* _DESCRIPTION OF THE TASK_: Only those lines in the data below from the line containing "### Authorization" through the line containing "Create source |", both included, should be restated word for word.

* _RECORDS PROVIDED_:
● ● ● ● ●
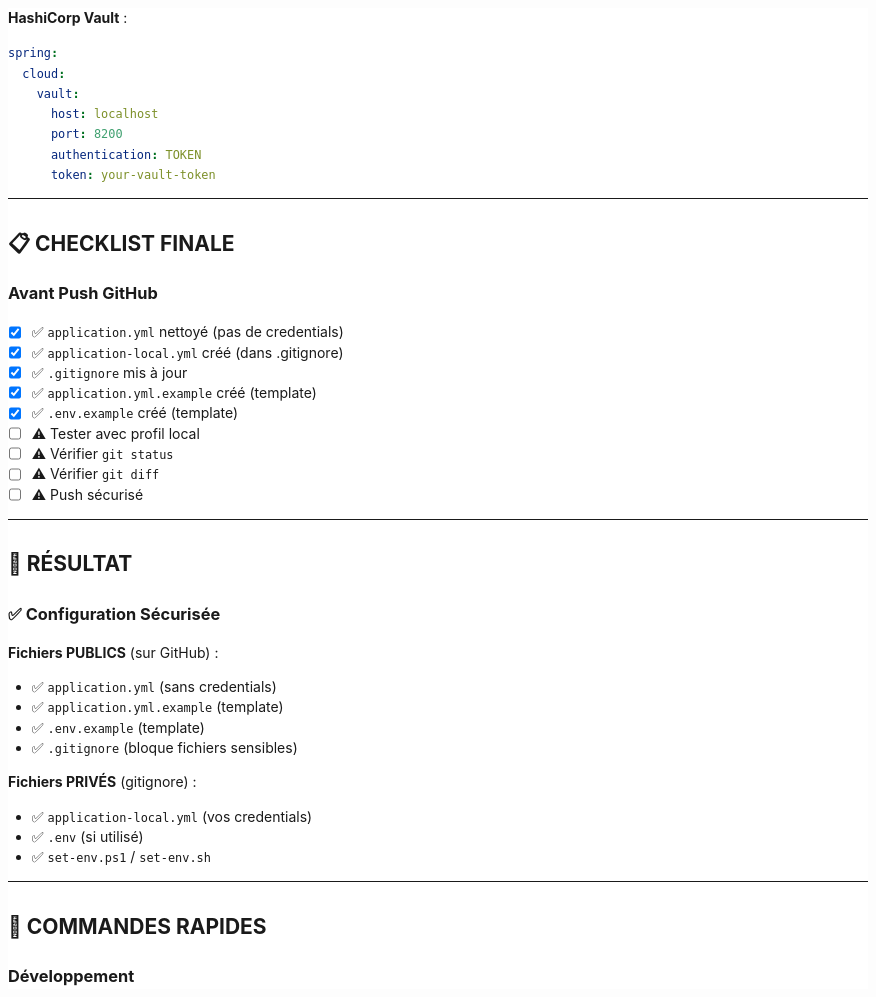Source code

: **HashiCorp Vault** :

```yaml
spring:
  cloud:
    vault:
      host: localhost
      port: 8200
      authentication: TOKEN
      token: your-vault-token
```

---

## 📋 CHECKLIST FINALE

### Avant Push GitHub

- [x] ✅ `application.yml` nettoyé (pas de credentials)
- [x] ✅ `application-local.yml` créé (dans .gitignore)
- [x] ✅ `.gitignore` mis à jour
- [x] ✅ `application.yml.example` créé (template)
- [x] ✅ `.env.example` créé (template)
- [ ] ⚠️ Tester avec profil local
- [ ] ⚠️ Vérifier `git status`
- [ ] ⚠️ Vérifier `git diff`
- [ ] ⚠️ Push sécurisé

---

## 🎉 RÉSULTAT

### ✅ Configuration Sécurisée

**Fichiers PUBLICS** (sur GitHub) :

- ✅ `application.yml` (sans credentials)
- ✅ `application.yml.example` (template)
- ✅ `.env.example` (template)
- ✅ `.gitignore` (bloque fichiers sensibles)

**Fichiers PRIVÉS** (gitignore) :

- ✅ `application-local.yml` (vos credentials)
- ✅ `.env` (si utilisé)
- ✅ `set-env.ps1` / `set-env.sh`

---

## 🚀 COMMANDES RAPIDES

### Développement
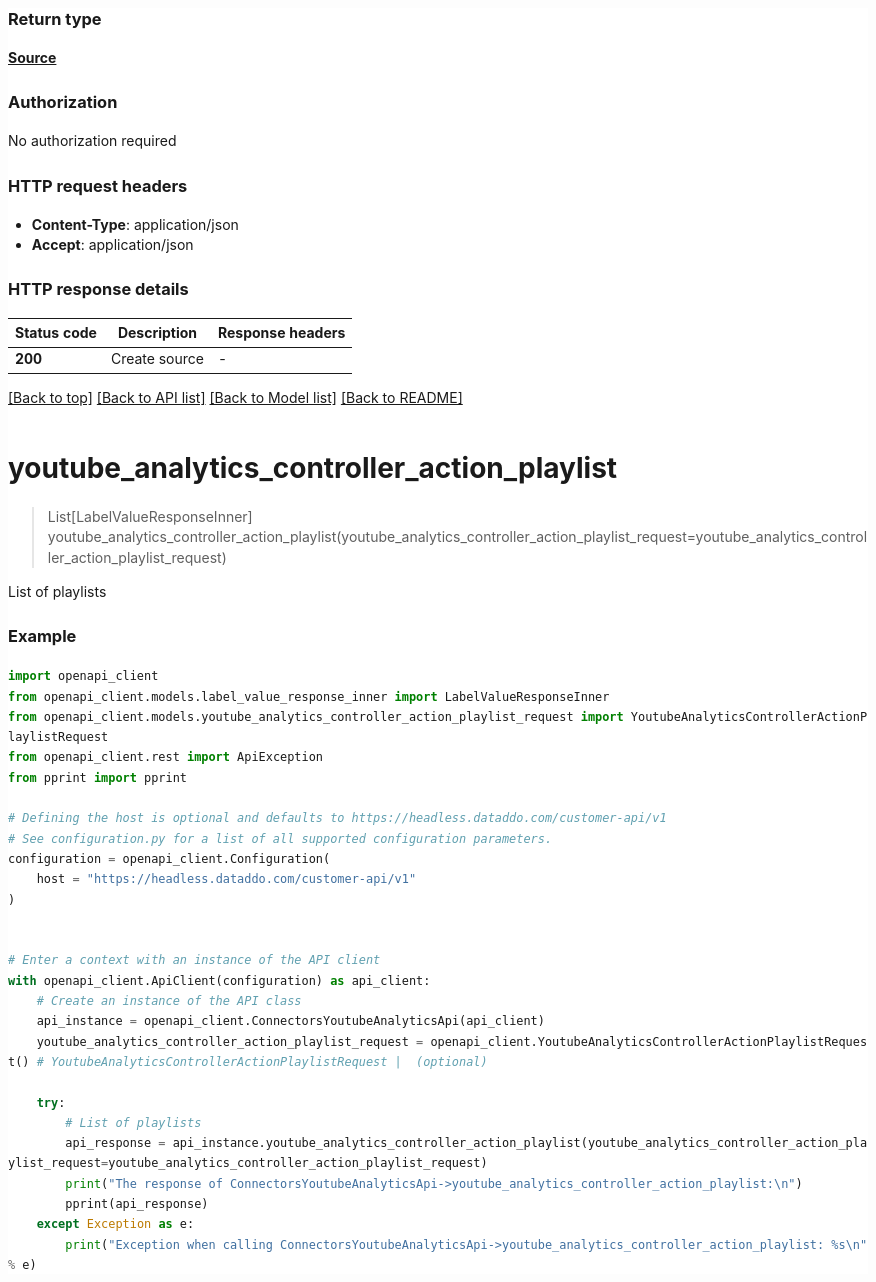 ### Return type

[**Source**](Source.md)

### Authorization

No authorization required

### HTTP request headers

 - **Content-Type**: application/json
 - **Accept**: application/json

### HTTP response details

| Status code | Description | Response headers |
|-------------|-------------|------------------|
**200** | Create source |  -  |

[[Back to top]](#) [[Back to API list]](../README.md#documentation-for-api-endpoints) [[Back to Model list]](../README.md#documentation-for-models) [[Back to README]](../README.md)

# **youtube_analytics_controller_action_playlist**
> List[LabelValueResponseInner] youtube_analytics_controller_action_playlist(youtube_analytics_controller_action_playlist_request=youtube_analytics_controller_action_playlist_request)

List of playlists

### Example


```python
import openapi_client
from openapi_client.models.label_value_response_inner import LabelValueResponseInner
from openapi_client.models.youtube_analytics_controller_action_playlist_request import YoutubeAnalyticsControllerActionPlaylistRequest
from openapi_client.rest import ApiException
from pprint import pprint

# Defining the host is optional and defaults to https://headless.dataddo.com/customer-api/v1
# See configuration.py for a list of all supported configuration parameters.
configuration = openapi_client.Configuration(
    host = "https://headless.dataddo.com/customer-api/v1"
)


# Enter a context with an instance of the API client
with openapi_client.ApiClient(configuration) as api_client:
    # Create an instance of the API class
    api_instance = openapi_client.ConnectorsYoutubeAnalyticsApi(api_client)
    youtube_analytics_controller_action_playlist_request = openapi_client.YoutubeAnalyticsControllerActionPlaylistRequest() # YoutubeAnalyticsControllerActionPlaylistRequest |  (optional)

    try:
        # List of playlists
        api_response = api_instance.youtube_analytics_controller_action_playlist(youtube_analytics_controller_action_playlist_request=youtube_analytics_controller_action_playlist_request)
        print("The response of ConnectorsYoutubeAnalyticsApi->youtube_analytics_controller_action_playlist:\n")
        pprint(api_response)
    except Exception as e:
        print("Exception when calling ConnectorsYoutubeAnalyticsApi->youtube_analytics_controller_action_playlist: %s\n" % e)
```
● ● ● ● ●
* _ANSWER TO THE EXERCISE_:
### Authorization

No authorization required

### HTTP request headers

 - **Content-Type**: application/json
 - **Accept**: application/json

### HTTP response details

| Status code | Description | Response headers |
|-------------|-------------|------------------|
**200** | Create source |  -  |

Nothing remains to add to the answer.